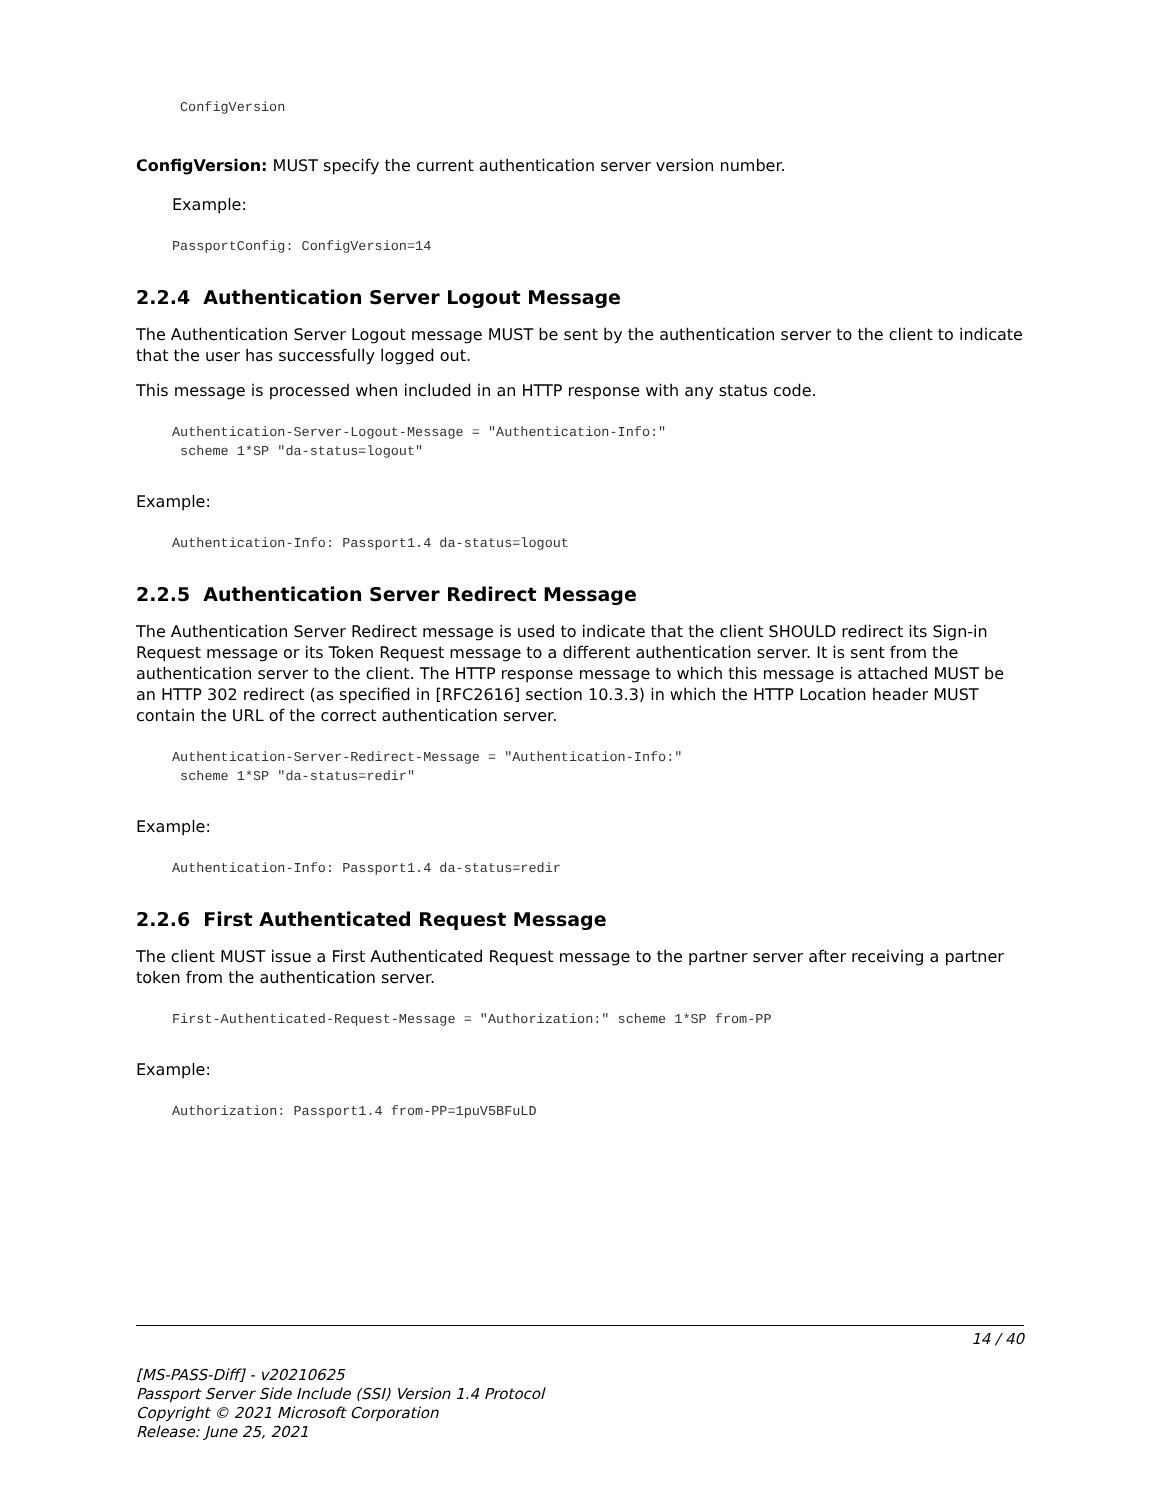ConfigVersion
ConfigVersion: MUST specify the current authentication server version number.
Example:
PassportConfig: ConfigVersion=14
2.2.4 Authentication Server Logout Message
The Authentication Server Logout message MUST be sent by the authentication server to the client to indicate that the user has successfully logged out.
This message is processed when included in an HTTP response with any status code.
Authentication-Server-Logout-Message = "Authentication-Info:"
 scheme 1*SP "da-status=logout"
Example:
Authentication-Info: Passport1.4 da-status=logout
2.2.5 Authentication Server Redirect Message
The Authentication Server Redirect message is used to indicate that the client SHOULD redirect its Sign-in Request message or its Token Request message to a different authentication server. It is sent from the authentication server to the client. The HTTP response message to which this message is attached MUST be an HTTP 302 redirect (as specified in [RFC2616] section 10.3.3) in which the HTTP Location header MUST contain the URL of the correct authentication server.
Authentication-Server-Redirect-Message = "Authentication-Info:"
 scheme 1*SP "da-status=redir"
Example:
Authentication-Info: Passport1.4 da-status=redir
2.2.6 First Authenticated Request Message
The client MUST issue a First Authenticated Request message to the partner server after receiving a partner token from the authentication server.
First-Authenticated-Request-Message = "Authorization:" scheme 1*SP from-PP
Example:
Authorization: Passport1.4 from-PP=1puV5BFuLD
14 / 40
[MS-PASS-Diff] - v20210625
Passport Server Side Include (SSI) Version 1.4 Protocol
Copyright © 2021 Microsoft Corporation
Release: June 25, 2021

------------------------------------

YOUR GOAL: Count every line in the listing above that holds "Info", then report only the count.

RESULT OF THIS EXERCISE: 4